TrollBusters provides what it calls “pest control for journalists”: “When you spot online violence, online abuse or other troll behavior, send an S.O.S. and we will be your first responders online, supporting you. …” The company posts news and advice and encourages the submission of information on attacks as they occur. As the About page boldly states, “We have your back.” For many journalists, that is exactly what they need.

The Best of Times, the Worst of Times

Reuters Institute for the Study of Journalism director Rasmus Kleis Nielsen notes that despite the challenges and threats, “there are some parts of journalism that truly are timeless. The missions and principles are enduring. The aspiration to find truth and report it. The first commitment of journalism is to the best obtainable version of the truth. I think that’s a timeless commitment.”
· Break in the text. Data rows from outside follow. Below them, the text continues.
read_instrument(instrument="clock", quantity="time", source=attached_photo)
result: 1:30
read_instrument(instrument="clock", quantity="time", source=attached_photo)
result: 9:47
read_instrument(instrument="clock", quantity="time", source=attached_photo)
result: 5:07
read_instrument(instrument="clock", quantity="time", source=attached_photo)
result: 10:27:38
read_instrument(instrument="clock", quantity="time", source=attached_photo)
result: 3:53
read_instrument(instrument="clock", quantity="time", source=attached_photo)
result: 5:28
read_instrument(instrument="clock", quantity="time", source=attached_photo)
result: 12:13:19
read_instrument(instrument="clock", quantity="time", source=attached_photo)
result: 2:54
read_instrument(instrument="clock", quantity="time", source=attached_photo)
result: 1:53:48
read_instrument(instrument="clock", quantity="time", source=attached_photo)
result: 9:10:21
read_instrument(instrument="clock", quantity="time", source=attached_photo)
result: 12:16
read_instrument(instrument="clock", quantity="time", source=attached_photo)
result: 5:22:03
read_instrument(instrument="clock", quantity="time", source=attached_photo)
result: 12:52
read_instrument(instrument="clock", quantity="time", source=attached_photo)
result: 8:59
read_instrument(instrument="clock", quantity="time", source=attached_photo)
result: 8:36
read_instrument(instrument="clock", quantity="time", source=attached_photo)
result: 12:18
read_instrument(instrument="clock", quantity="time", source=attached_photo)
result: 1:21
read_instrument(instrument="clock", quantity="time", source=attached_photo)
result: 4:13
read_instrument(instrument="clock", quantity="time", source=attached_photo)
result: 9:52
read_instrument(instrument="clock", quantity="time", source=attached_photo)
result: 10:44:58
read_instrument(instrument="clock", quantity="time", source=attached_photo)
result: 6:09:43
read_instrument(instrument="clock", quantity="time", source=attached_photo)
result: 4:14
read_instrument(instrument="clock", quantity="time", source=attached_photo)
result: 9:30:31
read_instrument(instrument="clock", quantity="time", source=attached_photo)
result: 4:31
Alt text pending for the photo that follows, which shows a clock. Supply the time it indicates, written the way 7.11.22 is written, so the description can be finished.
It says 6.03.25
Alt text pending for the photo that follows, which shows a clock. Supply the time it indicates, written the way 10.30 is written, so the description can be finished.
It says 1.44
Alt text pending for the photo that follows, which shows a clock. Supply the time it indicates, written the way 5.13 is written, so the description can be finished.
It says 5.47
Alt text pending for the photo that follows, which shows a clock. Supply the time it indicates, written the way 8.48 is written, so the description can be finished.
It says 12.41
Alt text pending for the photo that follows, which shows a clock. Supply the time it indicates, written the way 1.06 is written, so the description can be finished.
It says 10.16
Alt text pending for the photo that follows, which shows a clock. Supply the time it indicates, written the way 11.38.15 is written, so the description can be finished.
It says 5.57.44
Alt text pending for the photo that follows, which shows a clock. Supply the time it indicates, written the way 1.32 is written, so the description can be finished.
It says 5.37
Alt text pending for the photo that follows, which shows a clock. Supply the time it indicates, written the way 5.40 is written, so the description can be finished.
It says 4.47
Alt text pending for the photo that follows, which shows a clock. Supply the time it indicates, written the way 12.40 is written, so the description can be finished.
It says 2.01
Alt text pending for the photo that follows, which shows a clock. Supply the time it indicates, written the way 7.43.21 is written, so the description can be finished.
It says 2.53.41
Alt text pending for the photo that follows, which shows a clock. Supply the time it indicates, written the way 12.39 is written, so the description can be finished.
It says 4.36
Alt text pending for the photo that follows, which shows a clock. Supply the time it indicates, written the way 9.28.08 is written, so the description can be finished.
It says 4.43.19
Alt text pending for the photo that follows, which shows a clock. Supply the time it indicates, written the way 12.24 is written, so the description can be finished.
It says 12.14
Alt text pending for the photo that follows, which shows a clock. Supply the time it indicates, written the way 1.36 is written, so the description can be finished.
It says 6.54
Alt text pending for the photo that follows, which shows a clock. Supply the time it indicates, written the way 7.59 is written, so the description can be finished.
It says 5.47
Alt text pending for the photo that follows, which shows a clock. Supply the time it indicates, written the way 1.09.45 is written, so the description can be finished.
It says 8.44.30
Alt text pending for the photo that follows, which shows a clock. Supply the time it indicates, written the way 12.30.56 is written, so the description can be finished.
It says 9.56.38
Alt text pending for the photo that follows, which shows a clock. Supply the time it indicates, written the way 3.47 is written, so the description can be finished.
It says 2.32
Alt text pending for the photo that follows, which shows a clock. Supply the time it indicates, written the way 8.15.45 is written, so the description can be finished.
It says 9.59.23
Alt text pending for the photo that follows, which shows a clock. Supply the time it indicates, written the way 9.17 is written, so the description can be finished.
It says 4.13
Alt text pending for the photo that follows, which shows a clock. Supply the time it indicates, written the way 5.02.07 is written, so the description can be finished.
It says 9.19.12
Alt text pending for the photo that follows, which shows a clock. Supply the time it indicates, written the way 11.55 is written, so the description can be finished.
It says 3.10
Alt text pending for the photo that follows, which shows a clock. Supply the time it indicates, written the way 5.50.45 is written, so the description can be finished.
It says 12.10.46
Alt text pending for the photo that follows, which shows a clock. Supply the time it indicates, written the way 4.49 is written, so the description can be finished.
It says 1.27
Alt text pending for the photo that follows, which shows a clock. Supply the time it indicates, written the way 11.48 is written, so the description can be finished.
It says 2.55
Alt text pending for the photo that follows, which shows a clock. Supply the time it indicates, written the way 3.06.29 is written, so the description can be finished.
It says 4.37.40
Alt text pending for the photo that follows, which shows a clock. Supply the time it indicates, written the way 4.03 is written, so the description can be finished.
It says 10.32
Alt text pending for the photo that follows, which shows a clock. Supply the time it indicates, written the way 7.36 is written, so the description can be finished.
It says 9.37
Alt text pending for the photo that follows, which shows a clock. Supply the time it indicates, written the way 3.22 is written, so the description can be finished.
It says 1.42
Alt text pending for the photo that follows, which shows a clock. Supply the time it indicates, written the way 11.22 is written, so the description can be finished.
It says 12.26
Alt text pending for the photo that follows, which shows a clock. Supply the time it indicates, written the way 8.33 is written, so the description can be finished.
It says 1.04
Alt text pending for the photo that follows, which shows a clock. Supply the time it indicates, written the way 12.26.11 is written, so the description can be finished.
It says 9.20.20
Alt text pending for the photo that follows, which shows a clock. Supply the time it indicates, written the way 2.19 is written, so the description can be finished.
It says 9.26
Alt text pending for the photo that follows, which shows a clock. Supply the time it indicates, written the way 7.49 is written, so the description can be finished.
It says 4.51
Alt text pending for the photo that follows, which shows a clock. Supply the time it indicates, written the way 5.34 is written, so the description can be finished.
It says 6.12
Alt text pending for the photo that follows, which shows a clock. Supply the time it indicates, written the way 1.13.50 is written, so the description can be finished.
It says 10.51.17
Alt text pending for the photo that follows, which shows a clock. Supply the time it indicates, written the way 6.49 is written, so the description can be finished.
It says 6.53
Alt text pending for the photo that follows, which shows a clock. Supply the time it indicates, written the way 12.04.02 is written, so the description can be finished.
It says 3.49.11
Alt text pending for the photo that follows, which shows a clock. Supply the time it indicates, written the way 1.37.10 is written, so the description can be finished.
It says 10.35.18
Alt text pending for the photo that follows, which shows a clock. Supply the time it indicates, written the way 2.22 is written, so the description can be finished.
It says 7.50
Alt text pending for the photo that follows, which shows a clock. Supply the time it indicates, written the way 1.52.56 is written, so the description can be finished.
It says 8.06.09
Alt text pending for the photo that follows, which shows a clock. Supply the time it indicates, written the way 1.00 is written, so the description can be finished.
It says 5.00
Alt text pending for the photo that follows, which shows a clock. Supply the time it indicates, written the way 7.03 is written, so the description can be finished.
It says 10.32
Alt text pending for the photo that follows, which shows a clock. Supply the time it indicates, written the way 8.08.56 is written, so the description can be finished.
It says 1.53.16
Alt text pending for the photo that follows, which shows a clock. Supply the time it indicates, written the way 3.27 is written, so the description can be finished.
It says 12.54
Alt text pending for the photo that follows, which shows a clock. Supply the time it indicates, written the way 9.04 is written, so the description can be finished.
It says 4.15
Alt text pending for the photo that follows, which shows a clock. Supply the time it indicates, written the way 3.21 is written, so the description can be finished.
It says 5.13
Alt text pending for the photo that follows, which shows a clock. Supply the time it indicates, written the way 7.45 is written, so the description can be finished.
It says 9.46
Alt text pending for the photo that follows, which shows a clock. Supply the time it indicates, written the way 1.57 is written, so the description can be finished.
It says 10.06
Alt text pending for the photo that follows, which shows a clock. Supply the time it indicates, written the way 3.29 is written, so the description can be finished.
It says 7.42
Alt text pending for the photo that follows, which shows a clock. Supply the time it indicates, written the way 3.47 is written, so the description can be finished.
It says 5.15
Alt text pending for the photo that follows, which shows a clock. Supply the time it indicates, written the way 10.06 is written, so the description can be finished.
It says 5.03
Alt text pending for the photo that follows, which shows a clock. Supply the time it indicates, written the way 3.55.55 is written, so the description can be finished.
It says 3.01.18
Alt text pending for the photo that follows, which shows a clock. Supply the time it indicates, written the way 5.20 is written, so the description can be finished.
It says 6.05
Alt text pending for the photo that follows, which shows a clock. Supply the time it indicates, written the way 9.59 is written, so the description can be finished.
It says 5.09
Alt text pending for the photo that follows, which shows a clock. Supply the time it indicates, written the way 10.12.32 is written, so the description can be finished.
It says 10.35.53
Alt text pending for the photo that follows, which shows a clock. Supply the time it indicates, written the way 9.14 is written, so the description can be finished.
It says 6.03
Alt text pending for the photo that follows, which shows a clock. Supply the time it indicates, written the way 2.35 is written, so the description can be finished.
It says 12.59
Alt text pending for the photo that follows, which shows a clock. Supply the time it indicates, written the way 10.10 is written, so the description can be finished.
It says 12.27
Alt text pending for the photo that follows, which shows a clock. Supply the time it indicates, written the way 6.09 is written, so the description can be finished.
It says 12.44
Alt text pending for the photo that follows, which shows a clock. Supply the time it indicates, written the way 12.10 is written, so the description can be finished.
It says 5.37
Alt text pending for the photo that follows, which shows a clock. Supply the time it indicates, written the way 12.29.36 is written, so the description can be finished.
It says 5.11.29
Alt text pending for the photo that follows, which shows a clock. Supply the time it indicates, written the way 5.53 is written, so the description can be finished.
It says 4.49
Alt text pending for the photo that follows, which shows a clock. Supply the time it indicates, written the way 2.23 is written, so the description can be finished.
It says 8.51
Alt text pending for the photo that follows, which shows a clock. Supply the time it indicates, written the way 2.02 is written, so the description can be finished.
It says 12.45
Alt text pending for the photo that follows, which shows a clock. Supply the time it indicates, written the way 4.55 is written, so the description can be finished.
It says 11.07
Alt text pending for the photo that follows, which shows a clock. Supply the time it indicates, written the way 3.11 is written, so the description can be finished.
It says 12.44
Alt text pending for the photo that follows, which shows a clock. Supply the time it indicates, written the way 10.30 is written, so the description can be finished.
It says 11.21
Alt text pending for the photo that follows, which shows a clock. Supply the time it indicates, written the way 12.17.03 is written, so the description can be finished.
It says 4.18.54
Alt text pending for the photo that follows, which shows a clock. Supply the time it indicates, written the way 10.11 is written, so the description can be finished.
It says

Esteemed journalist and Arizona State University professor Dan Gillmor writes on Medium, “When the most powerful person in the world declares war on journalism, you can respond in one of two ways. The first adds up to surrender. I’m sorry to say that some of you appear to have done so, by normalizing what is grossly abnormal and letting your enemies take advantage of the craft of journalism’s inherent weaknesses.

“The other is to find allies, inside and outside the business, and go on the offensive—together.”

Gillmor writes in another Medium article, “Politicians have always told some lies. This is different. The people running our government, and their key supporters, have launched a war on honest journalism, on facts, and on freedom of expression in general. They are using misinformation as strategy. They want the public to become so confused by what is true and what is false that people will give up even on the idea that journalism can help sort things out. This is not business as usual. You may wish otherwise—and the relentless normalizing journalists still do of this abnormal crew shows how much you wish otherwise—but at some point you have to recognize reality and react to it.”


Nancy K. Herther is a research consultant and writer who recently retired from a 30-year career in academic libraries.